1. Contractual segregation

Reorganize contracts to distinguish operations that are software licensing (a pure royalty, subject to CIDE) from operations that are not (isolated technical support, local customization, infrastructure). Each operation has its own tax treatment.

2. Local development

Assess local development or customization of intermediate software, instead of continuous licensing from the parent. This reduces the volume of remittances — and therefore CIDE.

3. Cost sharing arrangement (CSA)

Structure a cost-sharing agreement between the parent and the subsidiary for joint development of technology. Under OECD rules, a CSA has specific provisions that may reduce CIDE exposure — a case-by-case technical analysis.

4. Case-by-case validation against STJ case law

Even after the STF ruling, there are nuances about the scope of the levy (e.g. software as a product vs. as a service, a royalty paid to an affiliate vs. to a controlling company). The STJ continues to decide specific cases.

5. Treaty optimization

Double-taxation treaties can reduce IRRF (but not CIDE — this is an internal Brazilian tax). Combining an IRRF reduction via treaty with a contractual strategy can lower the combined burden.

05

References and official sources

CIDE-royalties adjustment — free diagnostic

Analysis of your international-remittance contracts, identification of segregation opportunities and mitigation strategies following the STF ruling.

Book a diagnostic
06

Frequently asked questions

Does CIDE-royalties apply to all software licensing?
After the STF confirmed its constitutionality in 2025, the 10% CIDE-royalties applies to remittances to non-residents in payment of royalties, technology-transfer agreements, software licensing, trademarks and patents. There are nuances: a pure software license for end use may be treated differently from a technology assignment or technical-assistance contracts. A specific contractual analysis is essential.
What is the total tax burden on a royalty remittance?
Typically between 25% and 35% on the amount remitted: IRRF 15% (with a treaty) or 25% (tax haven) + CIDE 10% + PIS/COFINS-Import 9.25% on taxable operations + IOF on foreign exchange 0.38%. For technology companies with a high volume of remittances, this is a substantial tax burden — specific modelling and mitigation strategies are essential.
Can I recover CIDE paid in the past?
Unlikely after the STF ruling. Before the ruling, companies that challenged CIDE through a writ of mandamus had an open path. After the STF confirmation, ongoing actions tend to be lost.
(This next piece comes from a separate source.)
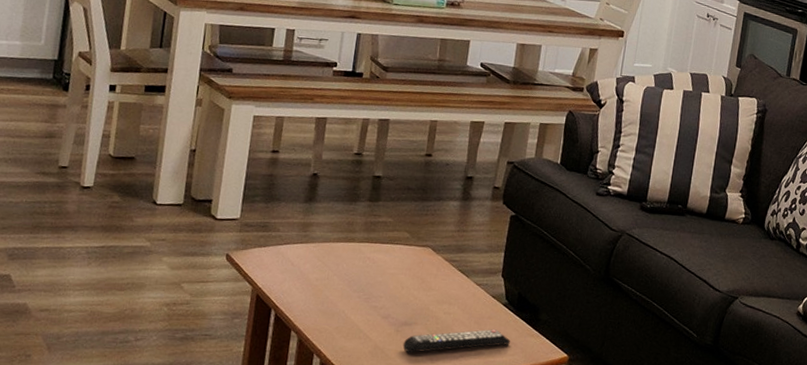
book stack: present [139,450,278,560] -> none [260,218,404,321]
Companies that paid CIDE regularly lose the recovery thesis. What remains are disputes over the specific scope of the levy (e.g. software vs. technical service).
Does a double-taxation treaty reduce CIDE-royalties?
No. Double-taxation treaties deal with the withholding income tax (IRRF) and direct taxation — not with CIDE, which is an internal Brazilian tax classified as a contribution. Treaties can reduce IRRF from 15% to lower rates, but the 10% CIDE applies in full in any case. Mitigation strategies operate through contractual reorganization, not through a treaty.